Owain Park: Footsteps & Joby Talbot: Path of Miracles
Tenebrae, Nigel Short
Signum Classics. SIGCD471. 79’22

This release combines the re-release of a 2005 recording of Joby Talbot’s Path of Miracles with Footsteps, a companion work composed by Owain Park, recorded in 2016. Both are commissions by Tenebrae, the Park piece apparently in answer to requests from amateur singers for a less complex piece than the Talbot.

Joby Talbot’s Path of Miracles (which actually comes second on the CD, despite the title order)  starts with a movement based on Taiwan aboriginal music, where low voices slowly increase in pitch and volume, creating various overtones, until a countertenor (Mark Chambers) intones a pilgrim’s hymn. It is an extensive four-movement meditation on pilgrimage route between Roncesvalles, Burgos, León and Santiago using seven languages and texts from medieval texts and catholic liturgy. It has been reviewed many times, so I will go straight on to the new work.

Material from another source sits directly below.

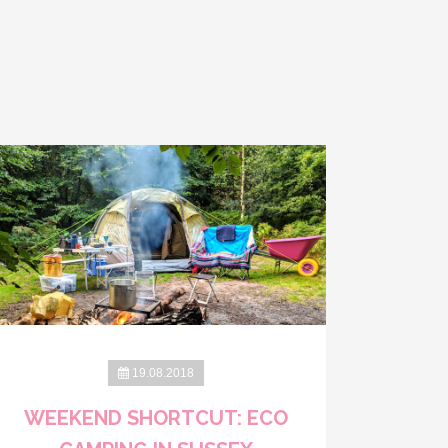
19.08.2018
WEEKEND SHORTCUT: ECO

Owain Park’s Footsteps is about a quarter of the length of Path of Miracles but, at around 17 minutes is still a substantial work, full of imaginative compositional ideas – possibly too full of ideas, a common occurrence amongst young composers bubbling over with musical notions. Gathering together an enormous collection of texts from eight authors, ranging from 12th century Buddhist Sanskrit poetry to Emily Bronté and Thomas Hardy, Owain Park conveys a journey through the four seasons with a subtext of pilgrimage. In what amounts to an almost note for note description of the composition, Park outlines the structural and textural background to the piece. Not surprisingly it has echos of the Talbot piece, but its evocative sounds and texture are individual and extremely effective. The 18 singers of the 2016 Tenebrae (an entirely different cast to the 2005 line-up) are joined by members of the Fellowship scheme of the National Youth Choirs of Great Britain. There are excellent solos from Emilia Morton, Nancy Cole, Daniel Collins and Stephen Kennedy.

I have heard several compositions by Owain Park recently, as well as his vocal group The Gesualdo Six (see here) – he is a young musician to watch out for.